Airport Drops Muslim Cabbie Compromise
Blind people's seeing eye dogs, transsexuals, people with alcohol, and if they knew about it, probably homosexuals, too.
MINNEAPOLIS (AP) -- Airport officials gave up Tuesday on a proposal to meant to ensure that travelers carrying liquor don't get stranded at the curb by Muslim cabbies who refuse to transport alcohol.
Hundreds of the taxi drivers who serve Minneapolis-St. Paul International Airport are Muslims, and many of them, citing Islamic prohibitions against alcohol, refuse to knowingly take passengers who are carrying see-through bags of duty-free liquor, wine boxes from the Napa Valley and the like.

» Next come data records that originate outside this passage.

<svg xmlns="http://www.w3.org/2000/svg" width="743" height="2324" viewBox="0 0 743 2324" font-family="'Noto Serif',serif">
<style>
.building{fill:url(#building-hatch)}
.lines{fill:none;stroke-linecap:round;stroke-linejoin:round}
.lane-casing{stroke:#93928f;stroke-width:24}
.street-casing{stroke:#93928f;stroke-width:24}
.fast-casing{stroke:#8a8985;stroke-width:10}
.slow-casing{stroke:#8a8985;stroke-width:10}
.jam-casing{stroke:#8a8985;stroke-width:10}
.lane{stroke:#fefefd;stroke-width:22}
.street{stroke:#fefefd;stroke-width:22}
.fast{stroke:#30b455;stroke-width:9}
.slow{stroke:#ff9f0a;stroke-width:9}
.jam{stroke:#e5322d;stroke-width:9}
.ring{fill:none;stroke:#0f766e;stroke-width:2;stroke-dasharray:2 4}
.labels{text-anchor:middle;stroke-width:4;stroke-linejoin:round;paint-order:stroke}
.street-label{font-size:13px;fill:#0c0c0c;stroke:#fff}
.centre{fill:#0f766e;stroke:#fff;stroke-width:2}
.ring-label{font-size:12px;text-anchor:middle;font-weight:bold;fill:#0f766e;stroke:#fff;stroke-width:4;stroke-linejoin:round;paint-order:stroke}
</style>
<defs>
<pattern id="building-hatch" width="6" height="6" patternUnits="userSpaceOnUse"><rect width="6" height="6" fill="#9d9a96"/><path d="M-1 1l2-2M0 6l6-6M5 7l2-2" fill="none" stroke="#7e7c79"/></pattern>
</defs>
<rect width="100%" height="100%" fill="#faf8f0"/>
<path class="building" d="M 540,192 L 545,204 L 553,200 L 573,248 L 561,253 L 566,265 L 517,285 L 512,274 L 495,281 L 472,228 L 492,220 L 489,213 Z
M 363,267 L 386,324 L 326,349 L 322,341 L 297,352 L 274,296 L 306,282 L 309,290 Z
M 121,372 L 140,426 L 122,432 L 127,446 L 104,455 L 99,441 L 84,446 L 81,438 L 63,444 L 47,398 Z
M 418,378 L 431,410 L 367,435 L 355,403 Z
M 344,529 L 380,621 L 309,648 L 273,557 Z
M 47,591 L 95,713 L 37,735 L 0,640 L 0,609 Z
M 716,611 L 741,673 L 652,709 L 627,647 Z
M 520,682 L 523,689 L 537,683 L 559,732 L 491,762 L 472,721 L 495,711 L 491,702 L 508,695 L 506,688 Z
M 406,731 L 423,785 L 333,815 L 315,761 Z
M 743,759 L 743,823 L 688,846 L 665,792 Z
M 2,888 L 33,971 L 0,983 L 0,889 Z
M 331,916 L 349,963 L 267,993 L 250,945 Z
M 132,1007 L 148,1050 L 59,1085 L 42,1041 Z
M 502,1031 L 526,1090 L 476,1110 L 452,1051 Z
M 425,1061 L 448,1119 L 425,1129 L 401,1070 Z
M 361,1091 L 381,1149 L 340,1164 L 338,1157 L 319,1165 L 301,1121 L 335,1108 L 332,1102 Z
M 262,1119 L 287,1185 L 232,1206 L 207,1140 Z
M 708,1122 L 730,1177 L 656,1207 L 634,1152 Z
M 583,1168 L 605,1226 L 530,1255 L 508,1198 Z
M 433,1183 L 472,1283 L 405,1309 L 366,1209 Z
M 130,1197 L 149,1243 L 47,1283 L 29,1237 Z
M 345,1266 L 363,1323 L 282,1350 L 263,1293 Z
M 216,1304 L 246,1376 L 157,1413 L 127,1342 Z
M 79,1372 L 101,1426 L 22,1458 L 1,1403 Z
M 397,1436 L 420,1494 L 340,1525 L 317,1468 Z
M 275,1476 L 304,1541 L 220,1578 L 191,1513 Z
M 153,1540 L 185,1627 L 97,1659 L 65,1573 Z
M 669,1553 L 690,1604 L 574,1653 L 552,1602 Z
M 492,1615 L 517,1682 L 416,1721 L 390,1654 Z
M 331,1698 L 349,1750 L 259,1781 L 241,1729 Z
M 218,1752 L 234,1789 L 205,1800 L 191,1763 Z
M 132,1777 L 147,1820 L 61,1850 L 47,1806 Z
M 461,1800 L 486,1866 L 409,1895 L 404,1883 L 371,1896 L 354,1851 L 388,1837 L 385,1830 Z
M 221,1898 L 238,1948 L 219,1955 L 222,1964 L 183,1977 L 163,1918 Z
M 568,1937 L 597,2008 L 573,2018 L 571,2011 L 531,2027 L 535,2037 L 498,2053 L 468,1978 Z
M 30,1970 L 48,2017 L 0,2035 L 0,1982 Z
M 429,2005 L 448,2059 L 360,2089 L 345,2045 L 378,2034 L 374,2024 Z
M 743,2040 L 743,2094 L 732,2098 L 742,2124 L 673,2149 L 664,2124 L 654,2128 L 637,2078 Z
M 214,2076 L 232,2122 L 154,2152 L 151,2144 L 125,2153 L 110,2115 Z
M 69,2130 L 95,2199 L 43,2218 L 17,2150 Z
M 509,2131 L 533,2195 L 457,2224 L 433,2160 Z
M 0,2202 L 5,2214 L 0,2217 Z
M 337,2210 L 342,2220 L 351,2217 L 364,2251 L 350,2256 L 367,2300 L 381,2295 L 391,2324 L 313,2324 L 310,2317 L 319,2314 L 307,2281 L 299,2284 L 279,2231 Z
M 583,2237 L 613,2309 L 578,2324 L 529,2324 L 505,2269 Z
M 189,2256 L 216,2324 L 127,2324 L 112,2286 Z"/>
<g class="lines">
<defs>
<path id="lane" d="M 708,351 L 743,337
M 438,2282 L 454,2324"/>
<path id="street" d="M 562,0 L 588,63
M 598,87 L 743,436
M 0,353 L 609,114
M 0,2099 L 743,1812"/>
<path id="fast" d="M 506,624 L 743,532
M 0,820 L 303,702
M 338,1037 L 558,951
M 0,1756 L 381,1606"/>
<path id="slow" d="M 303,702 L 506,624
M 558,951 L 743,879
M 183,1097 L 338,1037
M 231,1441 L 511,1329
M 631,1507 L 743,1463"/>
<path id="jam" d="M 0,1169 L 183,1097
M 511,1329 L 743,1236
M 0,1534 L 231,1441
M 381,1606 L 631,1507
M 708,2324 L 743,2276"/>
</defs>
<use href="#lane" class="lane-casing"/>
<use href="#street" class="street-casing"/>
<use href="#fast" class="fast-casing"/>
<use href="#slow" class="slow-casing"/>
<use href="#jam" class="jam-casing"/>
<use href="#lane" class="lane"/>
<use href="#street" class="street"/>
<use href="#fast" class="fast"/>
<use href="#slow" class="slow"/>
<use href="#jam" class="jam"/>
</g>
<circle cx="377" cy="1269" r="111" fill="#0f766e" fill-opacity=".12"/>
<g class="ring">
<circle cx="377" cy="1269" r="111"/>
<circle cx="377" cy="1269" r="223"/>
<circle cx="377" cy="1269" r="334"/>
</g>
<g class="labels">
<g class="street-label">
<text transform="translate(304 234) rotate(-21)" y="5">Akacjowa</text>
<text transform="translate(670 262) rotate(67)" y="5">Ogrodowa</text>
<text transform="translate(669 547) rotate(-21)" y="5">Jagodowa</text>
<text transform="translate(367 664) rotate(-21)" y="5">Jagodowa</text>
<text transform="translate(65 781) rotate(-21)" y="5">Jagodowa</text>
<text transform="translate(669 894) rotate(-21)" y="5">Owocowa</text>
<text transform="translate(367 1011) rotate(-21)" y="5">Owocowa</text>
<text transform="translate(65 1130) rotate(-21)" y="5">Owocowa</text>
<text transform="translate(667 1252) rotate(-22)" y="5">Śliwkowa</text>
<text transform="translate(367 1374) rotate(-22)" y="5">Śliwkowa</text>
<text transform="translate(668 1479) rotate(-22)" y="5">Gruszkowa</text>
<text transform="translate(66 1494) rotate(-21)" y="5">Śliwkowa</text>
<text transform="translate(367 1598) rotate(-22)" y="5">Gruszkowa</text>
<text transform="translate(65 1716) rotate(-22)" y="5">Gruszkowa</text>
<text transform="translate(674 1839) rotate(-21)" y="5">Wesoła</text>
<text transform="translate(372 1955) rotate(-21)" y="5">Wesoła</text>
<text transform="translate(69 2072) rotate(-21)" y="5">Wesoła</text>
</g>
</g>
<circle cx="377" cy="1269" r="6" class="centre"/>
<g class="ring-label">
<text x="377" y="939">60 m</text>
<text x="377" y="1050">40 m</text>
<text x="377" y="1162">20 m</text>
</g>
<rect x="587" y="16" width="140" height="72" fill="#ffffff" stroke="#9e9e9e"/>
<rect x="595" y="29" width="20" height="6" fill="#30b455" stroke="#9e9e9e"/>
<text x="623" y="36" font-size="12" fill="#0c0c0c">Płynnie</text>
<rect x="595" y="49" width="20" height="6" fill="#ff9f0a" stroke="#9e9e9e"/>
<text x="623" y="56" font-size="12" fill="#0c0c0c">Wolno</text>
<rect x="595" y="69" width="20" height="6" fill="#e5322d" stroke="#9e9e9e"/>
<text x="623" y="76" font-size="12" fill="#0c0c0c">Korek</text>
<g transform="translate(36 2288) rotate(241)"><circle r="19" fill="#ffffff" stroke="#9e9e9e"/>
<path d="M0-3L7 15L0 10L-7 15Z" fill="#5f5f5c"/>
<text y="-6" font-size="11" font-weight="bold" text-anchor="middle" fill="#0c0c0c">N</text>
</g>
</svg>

The Metropolitan Airports Commission had been working with the Muslim American Society and taxi companies on a pilot program under which drivers who won't take riders carrying alcohol would put a different top light on their cabs. That would have allowed airport employees to direct these travelers to willing drivers.
But the Metropolitan Airports Commission said the public response was overwhelmingly negative, and some taxi companies feared that people opposed to the system would switch to other forms of ground transport instead of cabs.
Blind people's seeing eye dogs, transsexuals, people with alcohol, and if they knew about it, probably homosexuals, too.